Enjoying what appears to be a new lease on life after years of troubles, L Brands (NYSE:LB), parent company of Victoria's Secret and Bath & Body Works, reported a profitable fourth quarter today. While the company's revenue missed the Wall Street consensus estimate of $4.95 billion reported by Zacks Equity Research, registering $4.82 billion in revenue and thus delivering a negative 2.6% surprise, net sales still rose 2.3% year over year from $4.71 billion.
L Brands shines on earnings in today's report, however. Net income reached a positive $860 million this year, a huge jump from last year's $192 million net loss. Adjusted earnings per share (EPS) skyrocketed 61% year over year from $1.88 to $3.03 for the quarter, and also marginally beat analyst forecasts with a 1.3% positive surprise.

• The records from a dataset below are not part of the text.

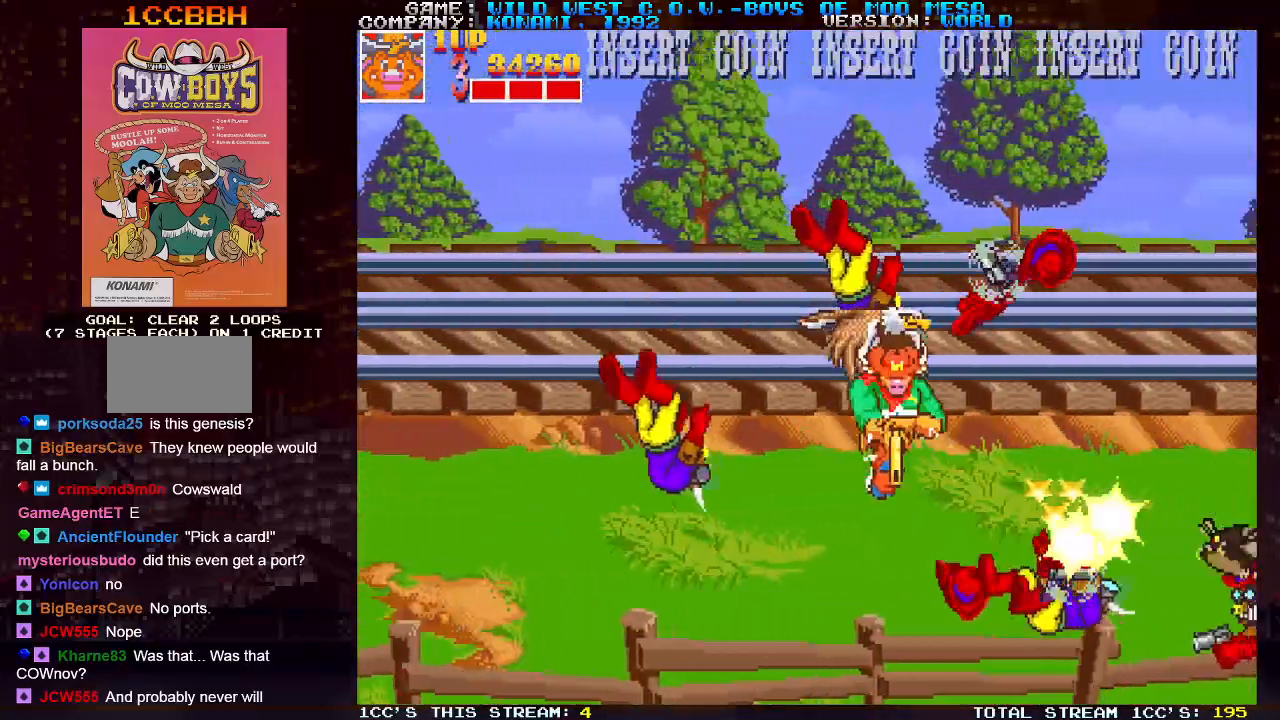
{"buttons": [], "left_stick": "down-right", "events": [[83, "left_stick", "left"], [217, "left_stick", "down-right"], [250, "SQUARE", "down"], [317, "SQUARE", "up"], [417, "SQUARE", "down"], [500, "SQUARE", "up"]]}
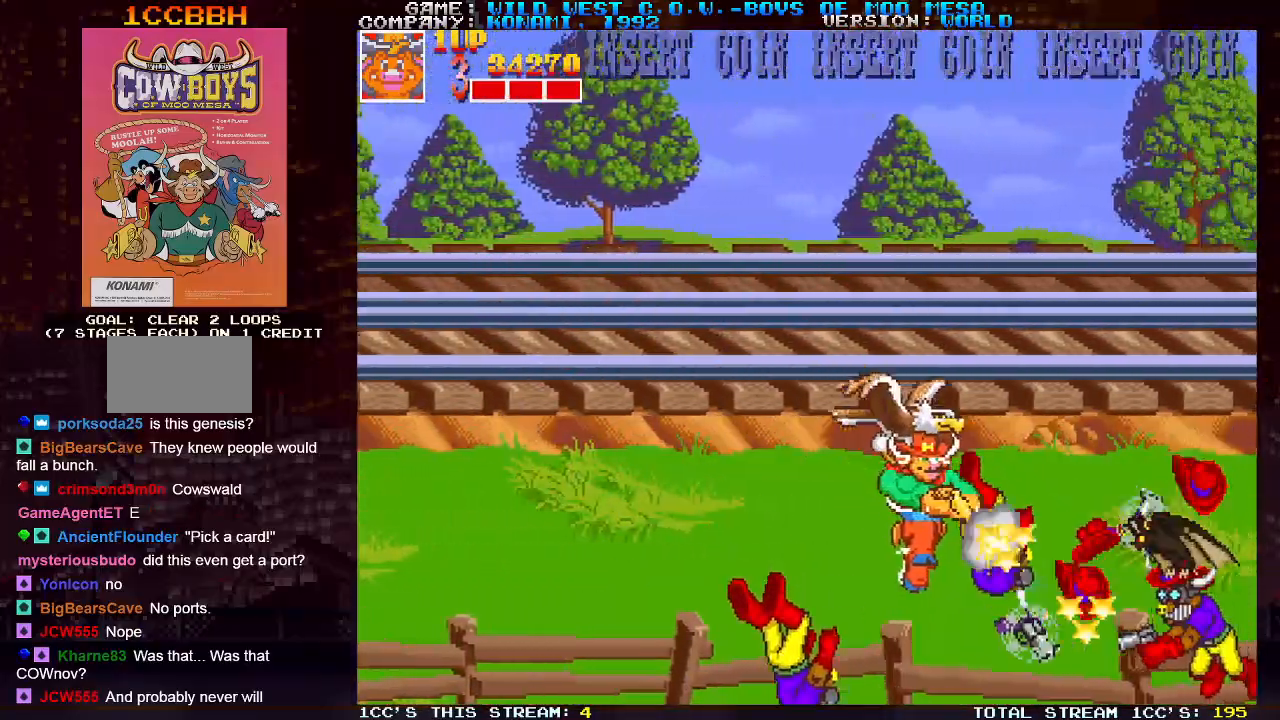
{"buttons": [], "left_stick": "up-left", "events": [[83, "SQUARE", "down"], [133, "left_stick", "center"], [183, "left_stick", "left"], [200, "SQUARE", "up"], [267, "left_stick", "up-left"]]}
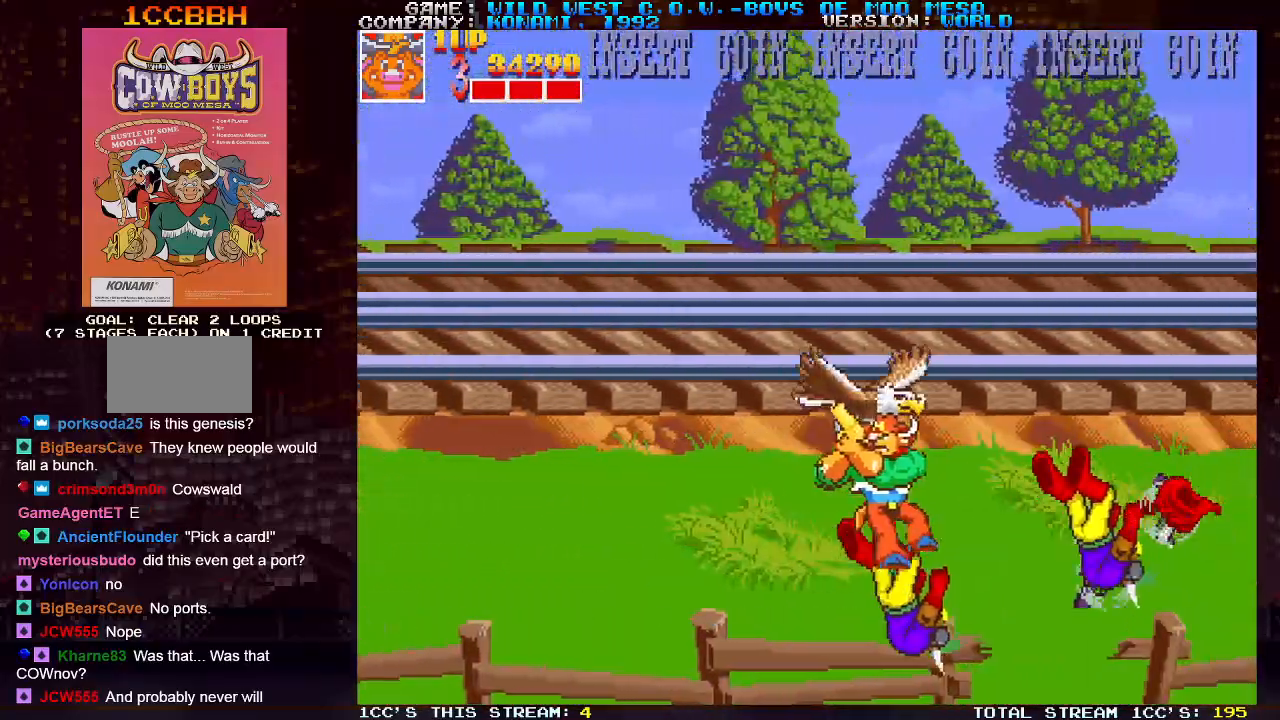
{"buttons": [], "left_stick": "up-left", "events": [[150, "SQUARE", "down"], [150, "left_stick", "down-right"], [200, "SQUARE", "up"], [300, "SQUARE", "down"], [350, "left_stick", "center"], [383, "SQUARE", "up"], [433, "left_stick", "up-left"]]}
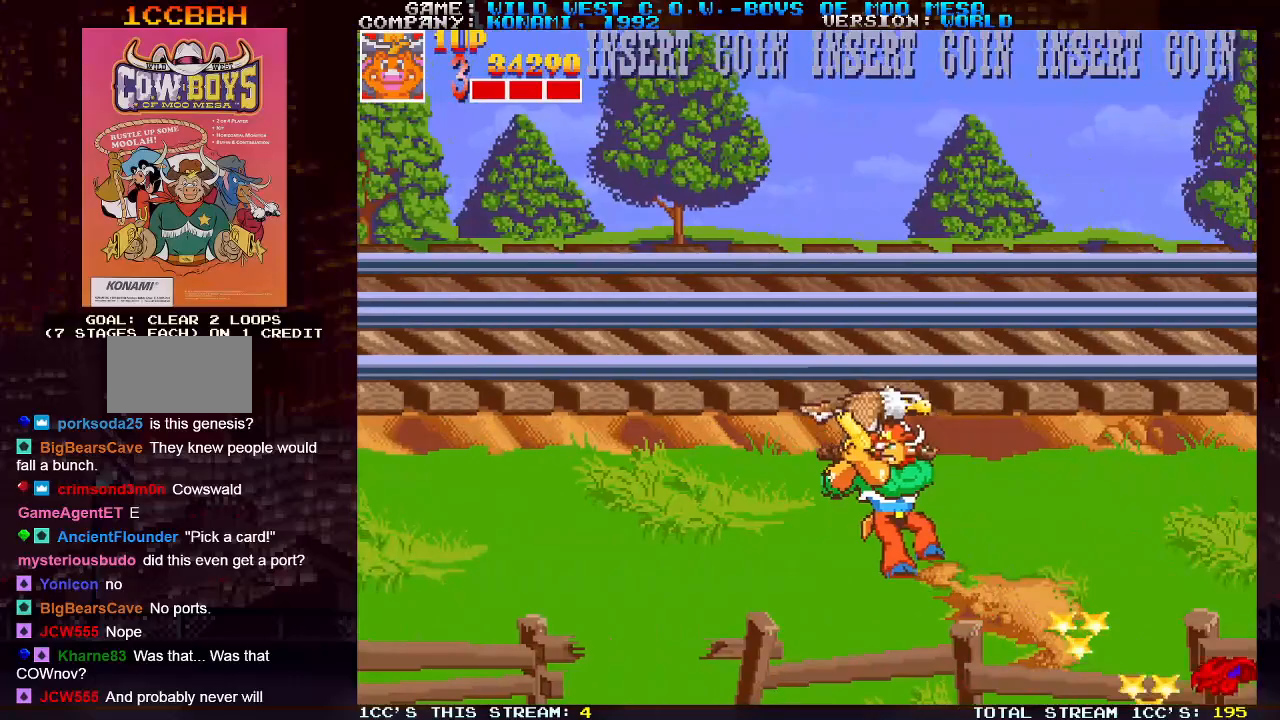
{"buttons": [], "left_stick": "up-left", "events": []}
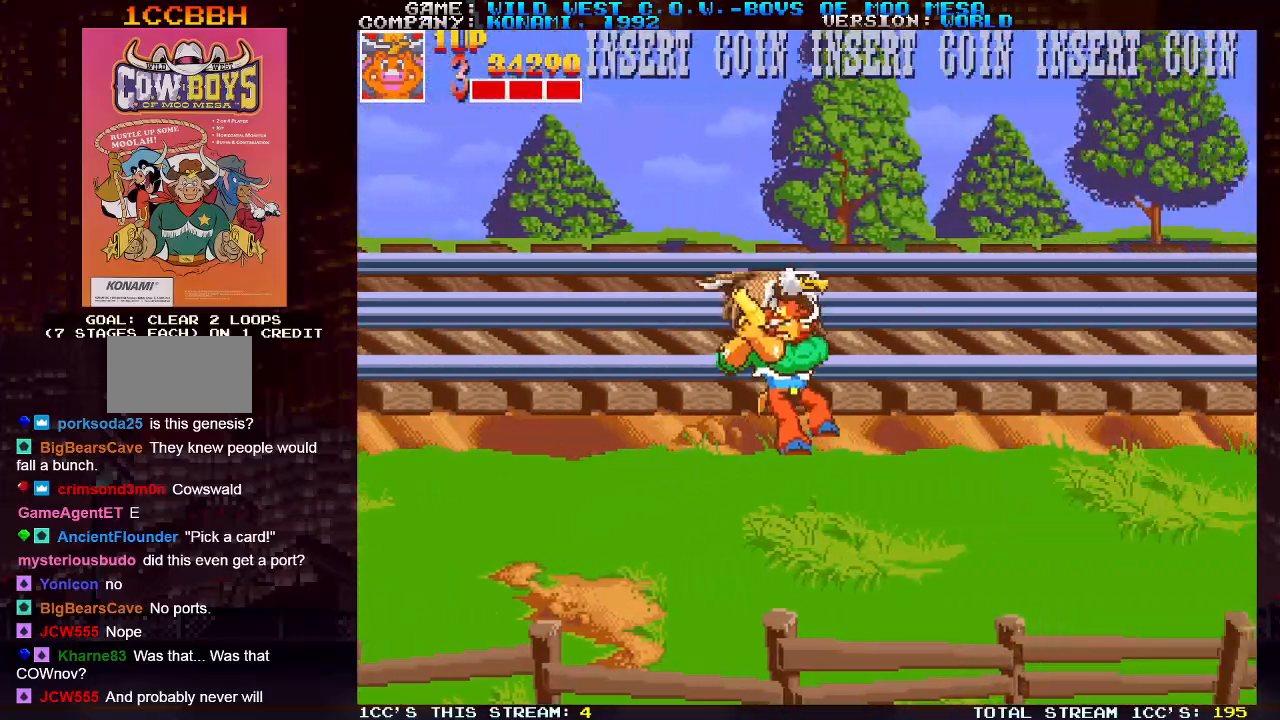
{"buttons": [], "left_stick": "left", "events": [[183, "left_stick", "down-left"], [450, "left_stick", "left"]]}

While Bath & Body Works continues the strongest showing of L Brands' two brands, the results also reveal "continued significant improvement in performance at Victoria's Secret," in the words of CEO Andrew Meslow. Full-year sales rose 109% and 31% for Bath & Body Works and Victoria's Secret, respectively. The lingerie brand also saw improvements in other metrics, though its comparable sales (comps) declined by 3%.
Despite the upswing in the fortunes of Victoria's Secret, Meslow said the company still plans to spin the brand off or sell it to a private equity firm.
L Brands' stock ended the day's trading up 1.1%. Investor optimism may be prompted by the guidance offered. While the company isn't providing any full-year guidance for the coming year, it's predicting $0.35 to $0.45 EPS during Q1. That's less than Q4's figure, but much higher than Q1 2020's earnings during the initial impact of COVID-19.